##### Given data

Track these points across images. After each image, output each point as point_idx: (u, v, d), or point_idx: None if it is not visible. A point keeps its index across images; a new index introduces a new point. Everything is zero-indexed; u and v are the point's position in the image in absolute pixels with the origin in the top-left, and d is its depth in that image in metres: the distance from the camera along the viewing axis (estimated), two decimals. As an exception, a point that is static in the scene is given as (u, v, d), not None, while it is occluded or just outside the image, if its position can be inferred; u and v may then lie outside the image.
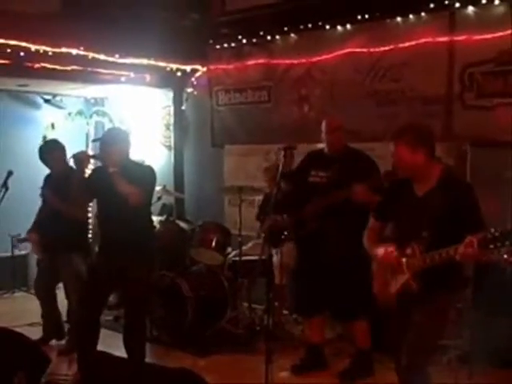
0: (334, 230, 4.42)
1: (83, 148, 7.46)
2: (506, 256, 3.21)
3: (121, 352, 4.27)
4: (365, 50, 5.75)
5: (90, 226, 5.98)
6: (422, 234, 3.15)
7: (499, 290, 4.32)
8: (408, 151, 3.22)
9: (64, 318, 5.36)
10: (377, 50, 5.68)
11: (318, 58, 6.09)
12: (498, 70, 5.02)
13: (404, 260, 3.22)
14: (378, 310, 4.46)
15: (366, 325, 4.59)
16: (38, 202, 5.27)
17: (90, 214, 6.40)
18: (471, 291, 4.33)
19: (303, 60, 6.21)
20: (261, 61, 6.53)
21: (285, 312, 5.51)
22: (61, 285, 5.31)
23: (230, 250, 5.65)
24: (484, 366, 4.39)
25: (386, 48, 5.61)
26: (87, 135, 8.00)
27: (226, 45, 6.74)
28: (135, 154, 4.87)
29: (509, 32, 4.94)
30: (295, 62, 6.28)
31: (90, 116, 7.98)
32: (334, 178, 4.46)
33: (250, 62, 6.61)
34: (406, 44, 5.47)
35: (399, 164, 3.30)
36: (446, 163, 5.10)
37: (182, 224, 6.00)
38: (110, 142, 4.30)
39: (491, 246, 2.82)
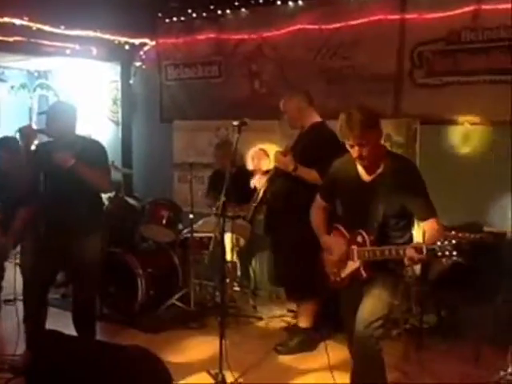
0: (275, 204, 4.49)
1: (27, 122, 7.23)
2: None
3: (69, 330, 4.20)
4: (316, 26, 5.74)
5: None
6: (373, 224, 3.14)
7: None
8: (373, 136, 3.11)
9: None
10: (328, 27, 5.67)
11: (269, 34, 6.05)
12: (448, 48, 5.09)
13: (354, 248, 3.22)
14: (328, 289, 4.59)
15: (310, 306, 4.57)
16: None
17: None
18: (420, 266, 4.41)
19: (254, 36, 6.16)
20: (211, 35, 6.45)
21: (235, 288, 5.50)
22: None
23: (180, 226, 5.59)
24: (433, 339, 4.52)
25: (337, 25, 5.61)
26: (30, 109, 7.76)
27: (175, 18, 6.63)
28: (82, 129, 4.75)
29: (459, 11, 5.02)
30: (246, 37, 6.22)
31: (34, 89, 7.74)
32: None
33: (200, 37, 6.52)
34: (358, 21, 5.49)
35: (368, 153, 3.10)
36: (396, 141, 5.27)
37: (131, 200, 5.90)
38: (57, 117, 4.19)
39: (439, 254, 2.86)
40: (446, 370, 4.12)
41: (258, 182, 4.93)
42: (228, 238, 5.16)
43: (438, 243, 2.86)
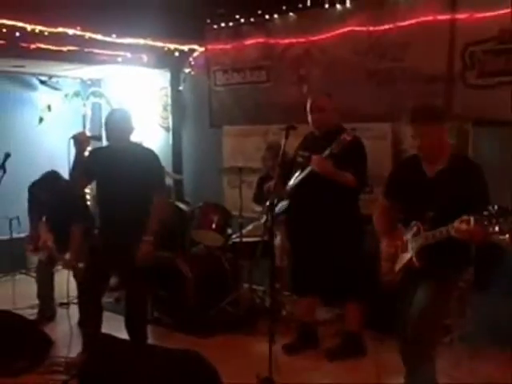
0: (317, 208, 4.42)
1: (80, 129, 7.40)
2: (507, 236, 3.18)
3: (122, 334, 4.28)
4: (364, 28, 5.68)
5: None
6: (428, 214, 3.16)
7: (501, 270, 4.33)
8: (440, 131, 3.23)
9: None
10: (377, 28, 5.61)
11: (317, 38, 6.02)
12: (500, 48, 4.97)
13: (409, 238, 3.25)
14: (376, 291, 4.55)
15: (356, 307, 4.56)
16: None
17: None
18: (473, 271, 4.32)
19: (302, 39, 6.14)
20: (259, 40, 6.45)
21: (286, 293, 5.49)
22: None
23: (230, 231, 5.62)
24: (485, 346, 4.41)
25: (386, 27, 5.54)
26: (84, 117, 7.93)
27: (223, 24, 6.66)
28: (133, 136, 4.84)
29: (510, 10, 4.90)
30: (294, 41, 6.20)
31: (87, 97, 7.90)
32: (310, 156, 4.43)
33: (248, 42, 6.54)
34: (407, 22, 5.41)
35: (427, 144, 3.22)
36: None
37: (181, 205, 5.96)
38: (115, 123, 4.30)
39: (486, 223, 2.83)
40: (499, 377, 4.02)
41: None
42: (278, 242, 5.17)
43: (485, 212, 2.83)
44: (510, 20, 4.87)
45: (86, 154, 4.36)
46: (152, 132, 7.40)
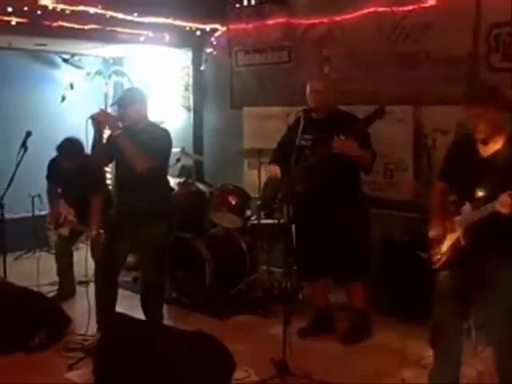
0: (326, 191, 4.39)
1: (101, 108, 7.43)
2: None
3: (139, 313, 4.32)
4: (388, 9, 5.58)
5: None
6: (478, 194, 3.14)
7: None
8: (497, 113, 3.19)
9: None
10: (400, 9, 5.51)
11: (340, 18, 5.93)
12: (526, 31, 4.86)
13: (456, 218, 3.26)
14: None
15: (360, 285, 4.62)
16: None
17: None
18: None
19: (325, 19, 6.05)
20: (281, 20, 6.38)
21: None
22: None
23: (249, 213, 5.61)
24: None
25: (410, 7, 5.44)
26: (106, 95, 7.94)
27: (245, 3, 6.59)
28: (155, 116, 4.84)
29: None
30: (316, 21, 6.11)
31: (109, 76, 7.89)
32: (317, 139, 4.39)
33: (270, 22, 6.46)
34: (431, 3, 5.31)
35: (489, 127, 3.18)
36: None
37: (201, 186, 5.96)
38: (127, 103, 4.28)
39: None
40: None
41: None
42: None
43: None
44: (537, 2, 4.77)
45: (106, 133, 4.34)
46: (174, 112, 7.39)
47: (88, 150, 4.44)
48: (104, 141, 4.37)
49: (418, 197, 5.28)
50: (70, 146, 5.22)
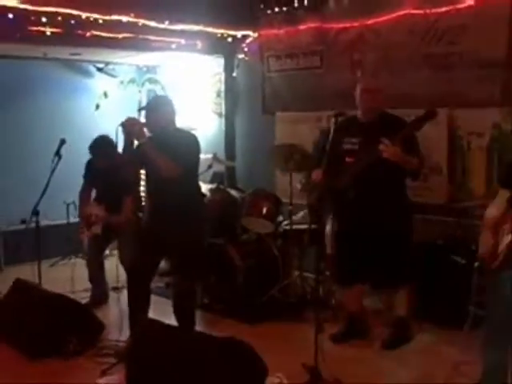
0: (371, 196, 4.30)
1: (136, 116, 7.49)
2: None
3: (171, 320, 4.32)
4: (421, 11, 5.52)
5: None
6: None
7: None
8: None
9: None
10: (433, 11, 5.44)
11: (372, 21, 5.88)
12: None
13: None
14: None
15: (407, 292, 4.54)
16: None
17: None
18: None
19: (356, 23, 6.01)
20: (312, 25, 6.36)
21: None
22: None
23: (281, 218, 5.59)
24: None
25: (443, 9, 5.36)
26: (139, 103, 8.01)
27: (276, 9, 6.59)
28: (187, 122, 4.86)
29: None
30: (347, 25, 6.08)
31: (142, 84, 7.98)
32: (366, 142, 4.32)
33: (302, 27, 6.45)
34: (465, 4, 5.23)
35: None
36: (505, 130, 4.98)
37: (233, 192, 5.96)
38: (154, 109, 4.30)
39: None
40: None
41: None
42: (329, 230, 5.10)
43: None
44: None
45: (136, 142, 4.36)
46: (206, 118, 7.42)
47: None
48: (134, 147, 4.39)
49: (453, 201, 5.20)
50: (101, 142, 5.32)
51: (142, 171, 5.17)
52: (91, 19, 5.88)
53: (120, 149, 4.36)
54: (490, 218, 3.35)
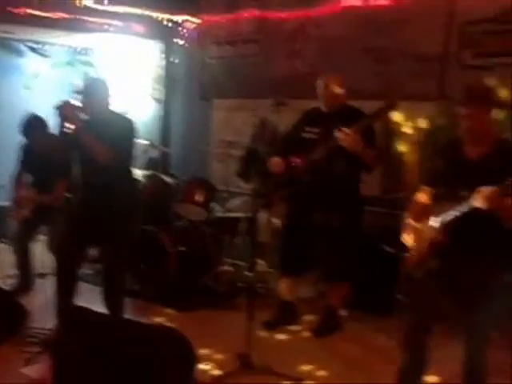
0: (325, 187, 4.30)
1: (67, 98, 7.30)
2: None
3: (99, 307, 4.19)
4: (362, 4, 5.56)
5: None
6: (463, 194, 3.01)
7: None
8: (488, 115, 3.07)
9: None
10: (374, 4, 5.48)
11: (313, 12, 5.88)
12: (497, 29, 4.86)
13: (435, 218, 3.14)
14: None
15: (346, 286, 4.56)
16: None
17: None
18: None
19: (297, 14, 6.01)
20: (253, 13, 6.32)
21: (270, 270, 5.41)
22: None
23: (215, 205, 5.53)
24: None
25: (384, 2, 5.42)
26: (73, 85, 7.76)
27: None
28: (122, 107, 4.73)
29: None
30: (289, 15, 6.07)
31: (76, 66, 7.74)
32: (327, 132, 4.31)
33: (243, 14, 6.40)
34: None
35: (480, 129, 3.07)
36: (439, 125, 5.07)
37: (167, 178, 5.85)
38: (90, 93, 4.16)
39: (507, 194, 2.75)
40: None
41: None
42: (263, 219, 5.08)
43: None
44: (508, 1, 4.77)
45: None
46: (143, 104, 7.26)
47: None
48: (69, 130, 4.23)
49: (386, 192, 5.26)
50: (34, 123, 5.12)
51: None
52: (26, -3, 5.67)
53: (52, 131, 4.19)
54: (414, 209, 3.39)
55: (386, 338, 4.26)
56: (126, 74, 7.33)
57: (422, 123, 5.04)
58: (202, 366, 3.68)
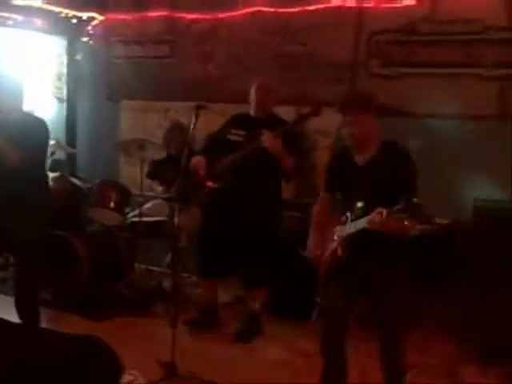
0: (246, 190, 4.33)
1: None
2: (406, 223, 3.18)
3: (11, 316, 4.01)
4: (273, 10, 5.64)
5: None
6: (357, 204, 3.13)
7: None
8: (372, 120, 3.17)
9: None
10: (285, 10, 5.58)
11: (224, 15, 5.90)
12: (404, 39, 5.09)
13: (337, 228, 3.24)
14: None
15: (265, 290, 4.62)
16: None
17: None
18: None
19: (208, 16, 5.99)
20: (163, 13, 6.24)
21: (184, 274, 5.37)
22: None
23: (127, 210, 5.41)
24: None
25: (295, 10, 5.52)
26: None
27: (126, -7, 6.40)
28: (24, 105, 4.52)
29: (415, 2, 5.02)
30: (199, 16, 6.04)
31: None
32: (251, 136, 4.35)
33: (152, 14, 6.30)
34: (315, 7, 5.42)
35: (364, 135, 3.16)
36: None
37: (76, 181, 5.67)
38: (4, 92, 3.97)
39: (397, 216, 2.82)
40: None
41: None
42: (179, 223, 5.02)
43: (398, 206, 2.80)
44: (414, 12, 5.00)
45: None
46: (45, 102, 6.97)
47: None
48: None
49: (299, 196, 5.37)
50: None
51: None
52: None
53: None
54: (315, 215, 3.52)
55: (305, 340, 4.32)
56: (26, 70, 7.01)
57: (333, 129, 5.17)
58: (126, 377, 3.60)
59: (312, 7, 5.42)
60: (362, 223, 3.04)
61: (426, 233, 4.21)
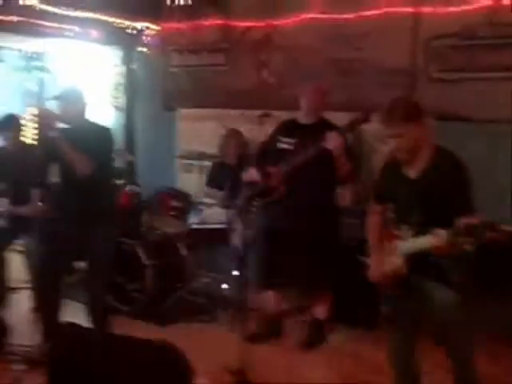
0: (303, 196, 4.34)
1: (21, 103, 7.13)
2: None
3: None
4: (328, 16, 5.65)
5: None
6: (414, 218, 3.03)
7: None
8: (417, 129, 3.03)
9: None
10: (340, 16, 5.59)
11: (278, 22, 5.94)
12: (462, 44, 5.05)
13: (397, 243, 3.15)
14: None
15: (329, 297, 4.62)
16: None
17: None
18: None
19: (262, 23, 6.04)
20: (217, 21, 6.31)
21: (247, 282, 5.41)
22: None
23: (189, 217, 5.49)
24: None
25: (351, 15, 5.53)
26: (27, 91, 7.55)
27: (181, 2, 6.47)
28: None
29: (473, 6, 4.98)
30: (253, 24, 6.09)
31: (31, 71, 7.51)
32: (302, 143, 4.36)
33: (206, 23, 6.38)
34: (371, 12, 5.42)
35: (411, 147, 3.04)
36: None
37: (137, 189, 5.77)
38: (68, 101, 4.10)
39: (457, 241, 2.75)
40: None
41: None
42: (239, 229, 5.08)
43: (456, 228, 2.72)
44: (472, 16, 4.96)
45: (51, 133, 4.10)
46: (102, 111, 7.10)
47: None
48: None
49: (358, 203, 5.37)
50: (9, 119, 4.93)
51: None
52: (-20, -1, 5.45)
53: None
54: (371, 233, 3.42)
55: (373, 349, 4.28)
56: (84, 80, 7.17)
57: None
58: (198, 381, 3.66)
59: (368, 13, 5.42)
60: (423, 243, 2.96)
61: (492, 240, 4.17)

##########

| What you need to do |
Keeping every character as it is, restate the lines above that run from the line with "5: (90, 226, 5.98)" through the line with "35: (399, 164, 3.30)", both included, and nothing else.

| Answer for the task |
5: (90, 226, 5.98)
6: (422, 234, 3.15)
7: (499, 290, 4.32)
8: (408, 151, 3.22)
9: (64, 318, 5.36)
10: (377, 50, 5.68)
11: (318, 58, 6.09)
12: (498, 70, 5.02)
13: (404, 260, 3.22)
14: (378, 310, 4.46)
15: (366, 325, 4.59)
16: (38, 202, 5.27)
17: (90, 214, 6.40)
18: (471, 291, 4.33)
19: (303, 60, 6.21)
20: (261, 61, 6.53)
21: (285, 312, 5.51)
22: (61, 285, 5.31)
23: (230, 250, 5.65)
24: (484, 366, 4.39)
25: (386, 48, 5.61)
26: (87, 135, 8.00)
27: (226, 45, 6.74)
28: (135, 154, 4.87)
29: (509, 32, 4.94)
30: (295, 62, 6.28)
31: (90, 116, 7.98)
32: (334, 178, 4.46)
33: (250, 62, 6.61)
34: (406, 44, 5.47)
35: (399, 164, 3.30)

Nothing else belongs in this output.